The definition of what is classed as a wild mammal should also be taken into consideration and refers to any mammal which lives in the wild or any wild mammal which is bred or kept in captivity before being released. Rats and rabbits are excluded from the legislation.
Although the Hunting Act 2005 is quite specific on what it covers, there are some exemptions. The Act allows up to two dogs to be used for flushing or stalking a wild mammal for certain purposes. Only one dog can be used to stalk or flush a wild mammal if the reason is to reduce or prevent significant damage to game or wild birds which are kept or preserved for shooting.
A defined purpose in the legislation relates to the protection of wild birds, crops, fisheries, livestock and game birds or it can be associated with field trials or acquiring meat.
In order for the exemptions to apply, the above activities must be carried out with permission and appropriate steps must be implemented. Once the wild mammal has been shot dead, the individual must bring the dog under control.
An individual using a dog must obtain full written permission from a land owner or provide evidence that they are the land owners if they are asked to do so by a police officer.
The sport of fox hunting does not fall within any of the allowable conditions of the Hunting Act and it is therefore classed as being a criminal offence.
If an individual is found to be fox hunting, the Hunting Act states that the individual can face a £5,000 fine. In addition, vehicles, dogs and related equipment used for hunting may be confiscated and in some instances destroyed where appropriate.
If found to be fox hunting and an individual refuses to pay a fine or meet a confiscation order, they may be liable for prosecution and custodial sentence. If an individual allows their land to be used for a hunting offence, they will be guilty of breaching the Hunting Act and liable for prosecution themselves.
Challenges to the Hunting Act
Since the implementation of the Hunting Act 2005, many supporters of Fox Hunting have stated that the Act contravenes several rights within the Human Rights Act 1998 including;
Article 8 – Relates to respect for private and family life
Article 11 – Freedom of association and assembly
Article 14 – Anti Discrimination
In addition to the above, there has also been a legal challenge to the Hunting Act 2005 because it was felt that the legislation breached many European Union legislation in relation to the free movement of goods.
These challenges have been taken to the High Court and Court of Appeal without success.
Since the introduction of the Hunting Act, there have been many campaigns against its implementation with arguments being raised that the legislation is both confusing and focused on prosecution rather than safeguarding the rights of animals.
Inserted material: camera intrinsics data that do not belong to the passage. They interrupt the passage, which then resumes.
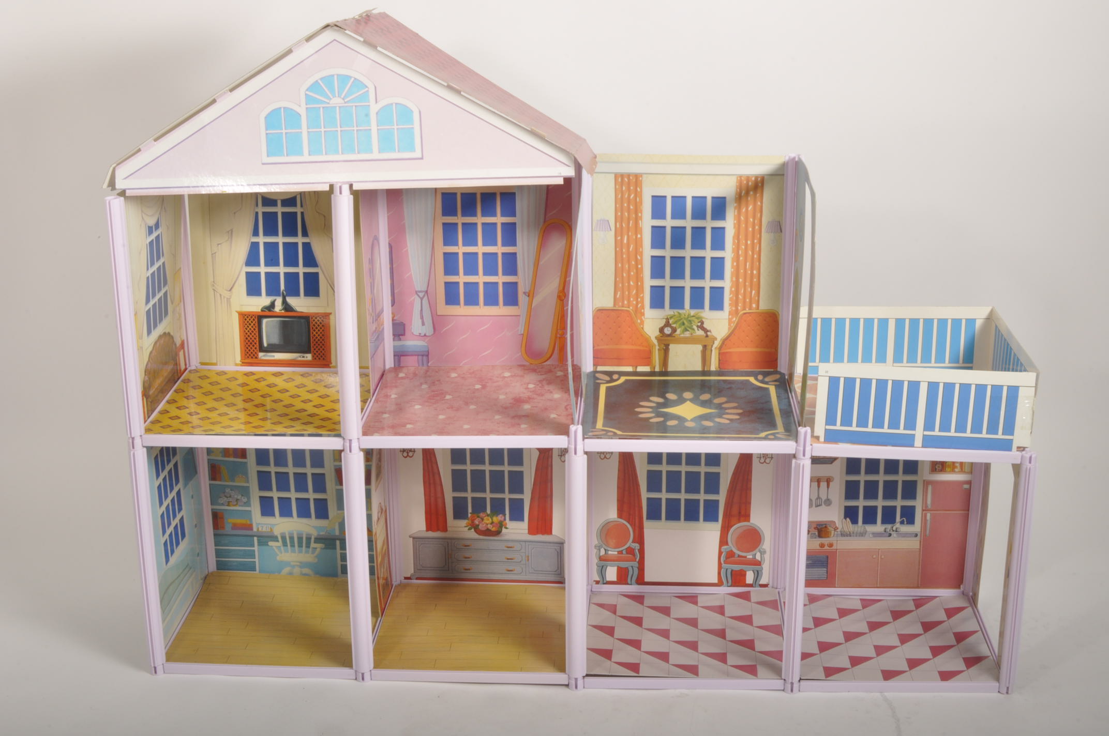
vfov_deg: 25.7
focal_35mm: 52
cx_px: 554
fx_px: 1615
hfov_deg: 37.9
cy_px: 368
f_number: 20
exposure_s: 1/200
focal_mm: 35
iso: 400
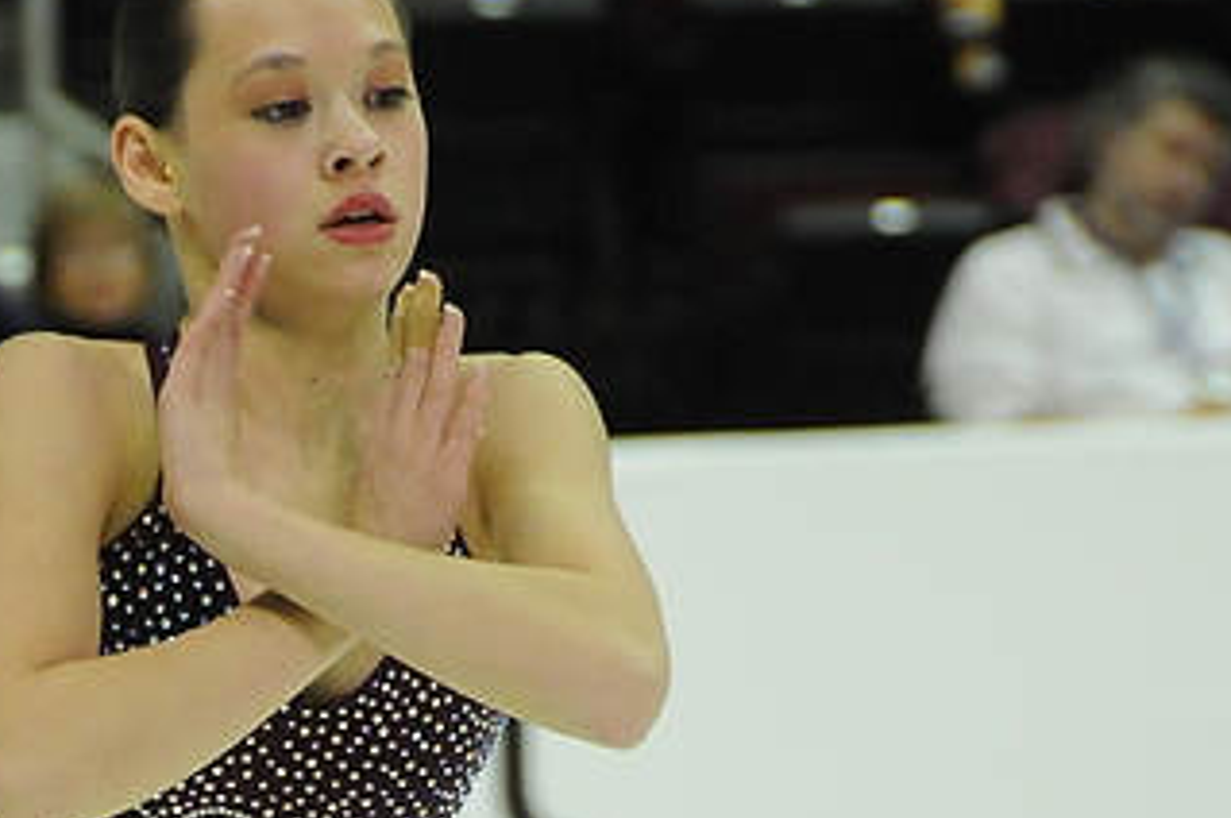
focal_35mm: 640
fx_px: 21862
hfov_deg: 3.2
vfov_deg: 2.1
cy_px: 847
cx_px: 220
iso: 3200
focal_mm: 170
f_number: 5.6
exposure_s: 1/800
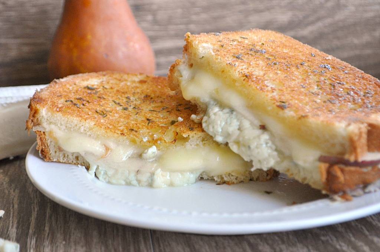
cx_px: 190
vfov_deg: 17.4
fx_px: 822
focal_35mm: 78
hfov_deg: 26.0
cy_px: 126
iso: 800
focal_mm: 52
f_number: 5.6
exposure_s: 1/60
Although the sport is illegal, Fox Hunting is still a practice which is carried out in the UK, but under the strict parameters of the law.
Huntsmen can shoot foxes which is not covered under the 2005 Hunting Act legislation. Furthermore, many people have argued that policing issues such as hunting in the countryside is removing valuable police resources from other important areas such as drug use and theft.
Even with the new legislation to safeguard animals, Fox Hunting continues to be controversial and with the current laws from 2005 mean that the sport is against the law.